Of course, Dr. James Naismith, the inventor of basketball, was the first coach at Kansas. By the way, he's also the only Kansas coach with a losing record.
"Naismith told Forrest "Phog" Allen that you don't coach basketball, you just play it," recalled Bob Davis, the radio play-by-play man for Kansas the last 26 seasons.
Allen coached the founding father of UK basketball, Adolph Rupp, and the icon of North Carolina basketball, Dean Smith.
When asked if Kansas felt overlooked in the race to 2,000, Davis said, "I don't think so. Not a lot has been said."
An edge Kansas has over Kentucky and North Carolina is Allen Field House. Davis calls the Jayhawks' homecourt the "Fenway Park of college basketball."
In a column for Basketball Times, Bob Ryan of the Boston Globe compared the arenas for Kansas and Kentucky.
"Allen Field House is a shrine," he wrote. "Rupp Arena is, well, big."
When UK officials resisted the pressure to start a series with Louisville in 1983, they had the support of the student newspaper.
The Kentucky Kernel said it would be "foolish, destructive and undesirable" for UK to play U of L in the regular season. The paper said the teams should play only in the NCAA Tournament.
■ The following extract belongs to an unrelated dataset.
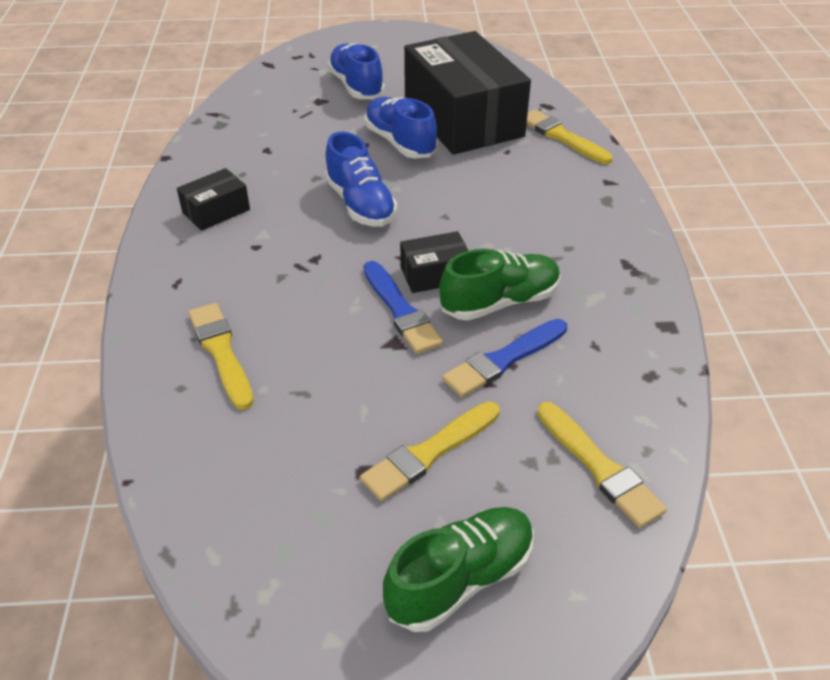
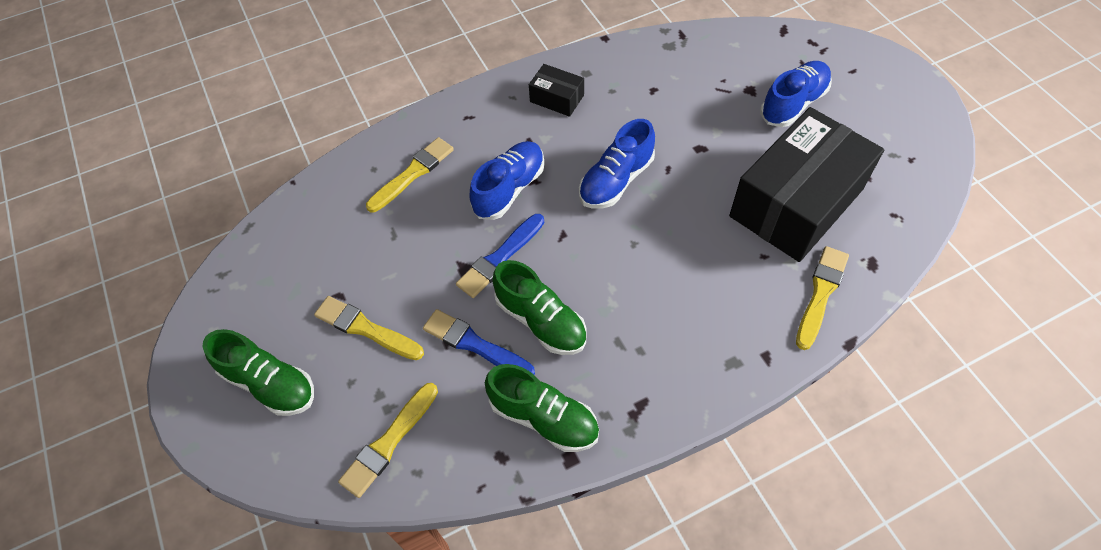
camera: 70 degrees right, 15 degrees up
(400, 142) = (723, 171): blue shoe -> blue shoe (509, 189)
(435, 274) = (553, 264): black box -> none
(616, 331) = (543, 417): none -> green shoe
The Kernel said that "dreamy predictions" of networks bidding big money to televise the game should be resisted.
When reminded of that stance, Andrew Oppmann laughed. Then Kernel news editor and now the publisher of two newspapers in Tennessee, he said he stood by the assertion that an annual game took away from the buzz of a once-in-a-great-while encounter in the NCAA Tournament.
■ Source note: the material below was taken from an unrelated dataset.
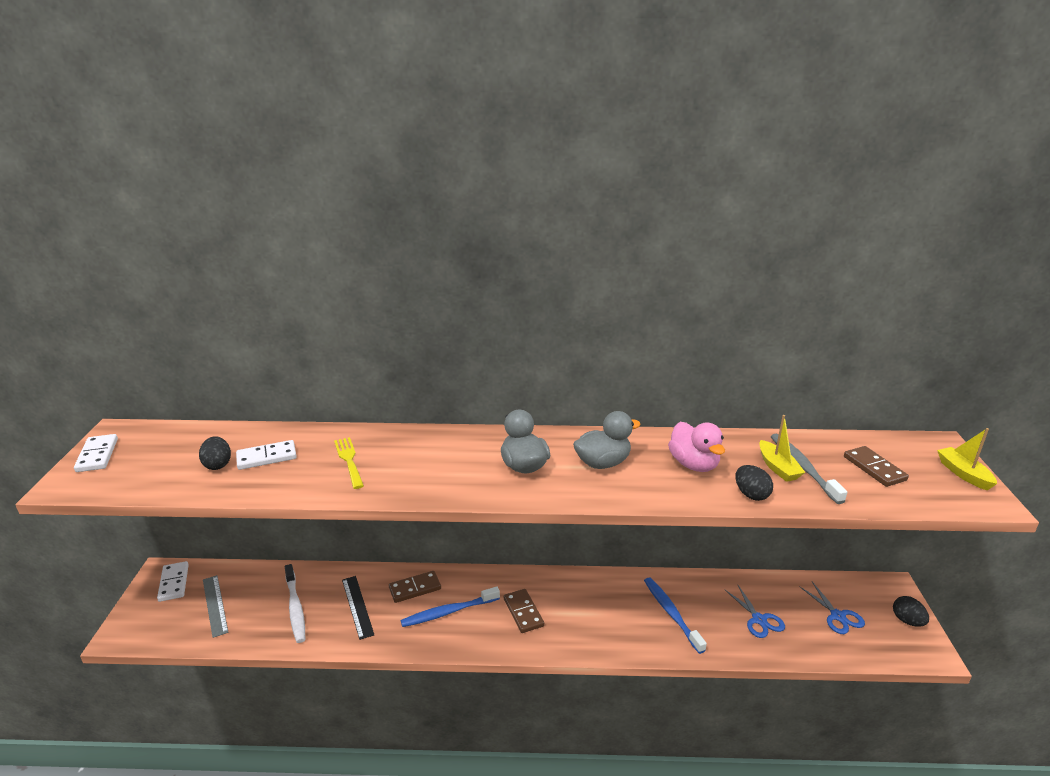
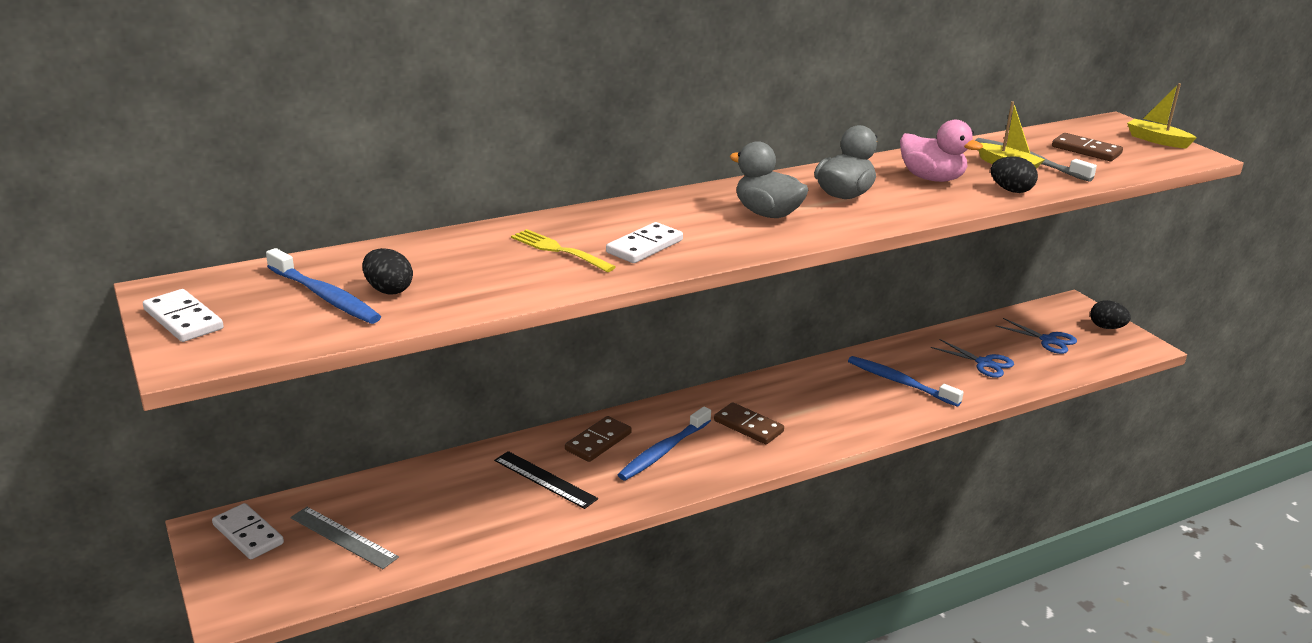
camera: 30 degrees left, 0 degrees up
(181, 459) = (325, 296): none -> blue toothbrush
(267, 457) = (445, 269): white domino -> white domino (644, 246)
(295, 608) = (464, 505): white toothbrush -> none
But, Oppmann acknowledged, it's been a fun series.
"As an alum, I truly enjoy watching the game every year," he said. "Perhaps when I was younger, the idea of not seeing those programs go head to head didn't seem as much fun as it does as an adult."
Why did UK resist playing U of L?
UK officials said they were simply following a policy. U of L officials said such a series would serve as de facto recognition of the Cardinals as a basketball equal.
Then-Gov. John Y. Brown Jr., a driving force in making the series happen, agreed with U of L.
"Kentucky had a certain one-upmanship and thought they were better," he said. "They wanted to keep the image that they were the flagship university. And they are the flagship university. But that doesn't mean they're better in sports or better in certain areas of education."
UK did not want to share the in-state fan support it had gained, Brown said, before adding that "we need both universities to excel."
Noting that members of the 1972 Miami Dolphins pop champagne each year after the last NFL unbeaten team loses, I wondered what members of UK's only undefeated team since the start of the Adolph Rupp era thought of sharing that distinction with the current team.
Former director of athletics Cliff Hagan was the leading scorer on UK's 25-0 team in 1953-54.
So how would Hagan feel if this year's team finished with an unbeaten record?
"I wish it would happen," he said.
"Of course," he said. "That means a NCAA championship, too. That's a wonderful New Year's wish."
Protecting turf. Not liking being pressured to play. UK had reasons to not want to play U of L.
But former UK coach Joe B. Hall wanted it known that fear of losing was not one of them.
UK regularly played such heavyweights as Kansas, Indiana and Notre Dame at that time. UK also played North Carolina on occasion and sprinkled its schedule with other teams from the six major conferences.
"I loved playing the best," Hall said. "I didn't shy away from anybody. Anyone who suggests that needs to look at the schedules."
Hartford Coach Dan Leibovitz worked for John Chaney at Temple. He thought so much of Chaney he named his son Noah Chaney.
"If not for John Chaney, there's just no way I'm at this game as head coach," Leibovitz said before his Hawks played UK. "Simple as that. Everything I ever accomplish in basketball starts with him."
To Irving Thomas. The former UK forward turned 44 on Saturday.